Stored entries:
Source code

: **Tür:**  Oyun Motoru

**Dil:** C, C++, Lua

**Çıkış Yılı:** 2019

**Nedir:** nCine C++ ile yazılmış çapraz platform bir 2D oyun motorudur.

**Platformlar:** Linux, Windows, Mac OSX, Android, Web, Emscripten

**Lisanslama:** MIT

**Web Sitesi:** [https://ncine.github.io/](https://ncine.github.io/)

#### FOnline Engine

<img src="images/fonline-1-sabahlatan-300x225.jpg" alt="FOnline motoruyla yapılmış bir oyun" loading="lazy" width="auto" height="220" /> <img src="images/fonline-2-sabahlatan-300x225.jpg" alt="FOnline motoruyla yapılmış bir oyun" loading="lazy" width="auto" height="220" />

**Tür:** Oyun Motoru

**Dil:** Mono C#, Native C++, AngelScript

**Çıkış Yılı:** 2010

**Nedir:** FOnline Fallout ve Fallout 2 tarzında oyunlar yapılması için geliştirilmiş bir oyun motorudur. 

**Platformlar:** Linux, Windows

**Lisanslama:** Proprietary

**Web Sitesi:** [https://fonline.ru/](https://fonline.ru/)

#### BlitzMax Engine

PROMPT
Reproduce every one of the entries above word for word, keeping each line unchanged.

PROBLEM SOLUTION
Source code

: **Tür:**  Oyun Motoru

**Dil:** C, C++, Lua

**Çıkış Yılı:** 2019

**Nedir:** nCine C++ ile yazılmış çapraz platform bir 2D oyun motorudur.

**Platformlar:** Linux, Windows, Mac OSX, Android, Web, Emscripten

**Lisanslama:** MIT

**Web Sitesi:** [https://ncine.github.io/](https://ncine.github.io/)

#### FOnline Engine

<img src="images/fonline-1-sabahlatan-300x225.jpg" alt="FOnline motoruyla yapılmış bir oyun" loading="lazy" width="auto" height="220" /> <img src="images/fonline-2-sabahlatan-300x225.jpg" alt="FOnline motoruyla yapılmış bir oyun" loading="lazy" width="auto" height="220" />

**Tür:** Oyun Motoru

**Dil:** Mono C#, Native C++, AngelScript

**Çıkış Yılı:** 2010

**Nedir:** FOnline Fallout ve Fallout 2 tarzında oyunlar yapılması için geliştirilmiş bir oyun motorudur. 

**Platformlar:** Linux, Windows

**Lisanslama:** Proprietary

**Web Sitesi:** [https://fonline.ru/](https://fonline.ru/)

#### BlitzMax Engine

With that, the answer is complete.